The iGrad program was developed to complement the work the schools already do and to provide more support to administrators, teachers and counselors already working to keep students heading toward graduation.

“A lot of it is way beyond academics,” Burnett said.

“Students tend to stop going to high school in their minds long before they drop out. It manifests itself in grades and attendance. And in many cases, many deeper things are going on.”

Columbus East Principal Mark Newell said that the goal is that all students will graduate and that school officials will exhaust all avenues to prevent students from dropping out.

The graduation rate is a four-year rate, meaning students are tracked over their high school career and the percentage is based on four years, not just year to year.

East, along with most high schools, has students who don’t complete their high school work in eight semesters but instead become fifth-year seniors, which sometimes skews the statistics a bit.

“This is a four-year on-time graduation rate,” Jensen said. “Some students may take nine semesters. Some students finish before eight semesters.”

Another issue at East was a coding error in 2011 that listed the school’s graduation rate at 74.7 percent that year, said Charles Edwards, East’s assistant principal.

East was miscoding the reason students were leaving before graduation and school officials did not discover the error until after the window for corrections at the state Department of Education had closed.

“I’m positive that number should have been in the 80s,” Edwards said, although the state has not allowed the school to recalculate and correct the number.

Hauser High School’s graduation rate took another slight dip, from 90.8 percent in 2013 to 88 percent last spring.

Flat Rock-Hawcreek Superintendent Kathy Griffey said school officials were examining data in the report that indicated out of Hauser’s 75-student graduating class in 2014, 74 were listed as not having English as their primary language.

“Obviously, that’s not the case,” she said, adding school officials are puzzled by the discrepancy but know that the state Department of Education has had some “hiccups” in its data.

Because Hauser’s graduating class is so small, just one student who doesn’t graduate can result in more than a 1 percentage point reduction in the school’s overall graduation rate, Griffey said.

“We knew we weren’t going to quite make the 90.8 rate and going to 88 was not a total surprise,” she said.

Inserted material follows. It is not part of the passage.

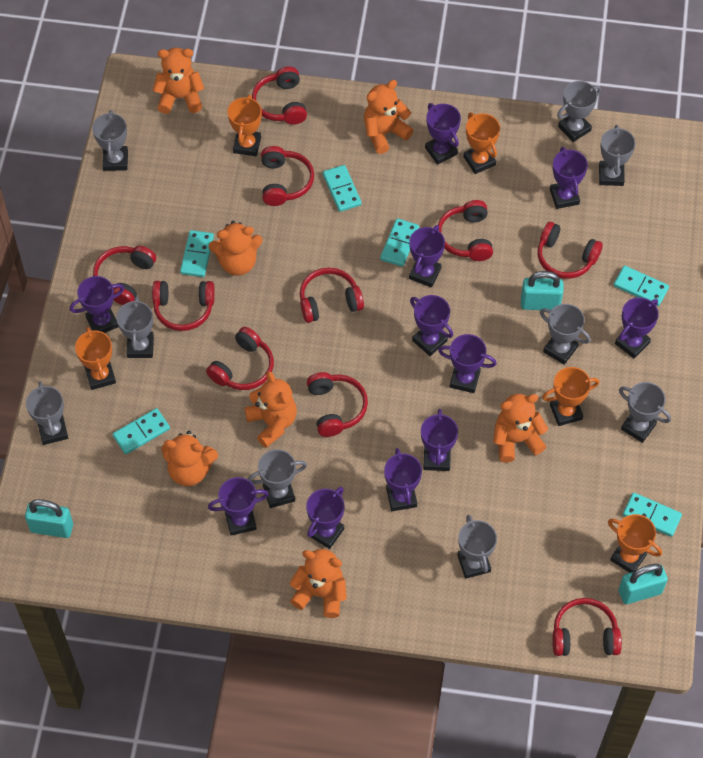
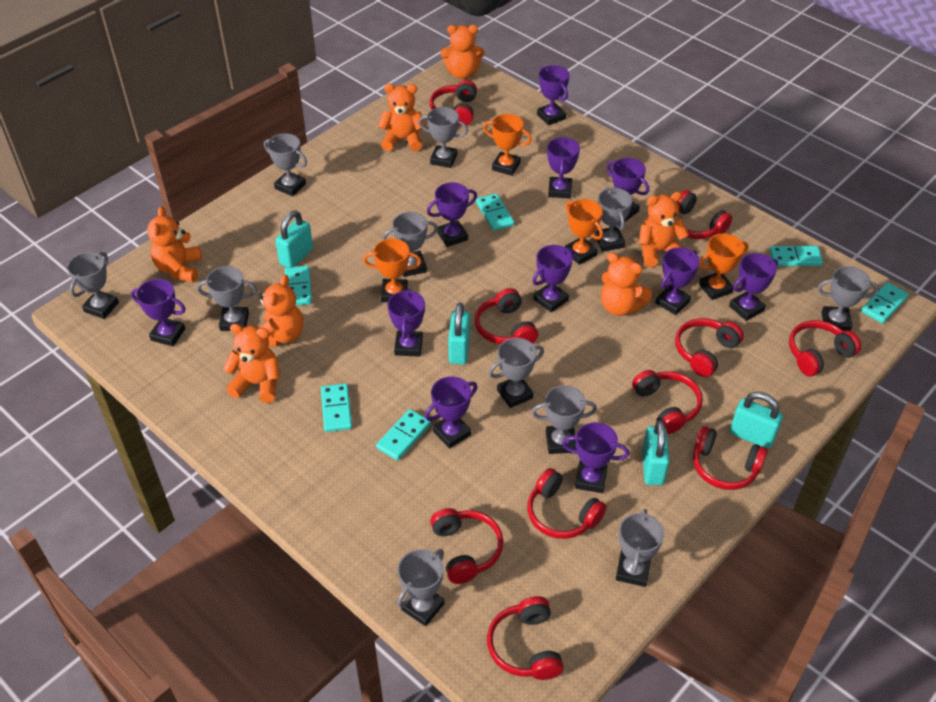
grey trophy: 9 -> 11
orange trophy: 5 -> 4
turquoise padlock: 3 -> 4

“We don’t give up on these students at all, and every student is important to us,” she said, adding that Hauser continues to be a high-performing high school, earning an A from the state, something the graduation rate factors into.

Achieving a 100 percent graduation rate at a high school is an aspirational goal but is extremely difficult, Burnett said.

The overall goal is that all students attain the skills they need to become self-sufficient adults and that they are prepared for the workforce or postsecondary education, Oren said.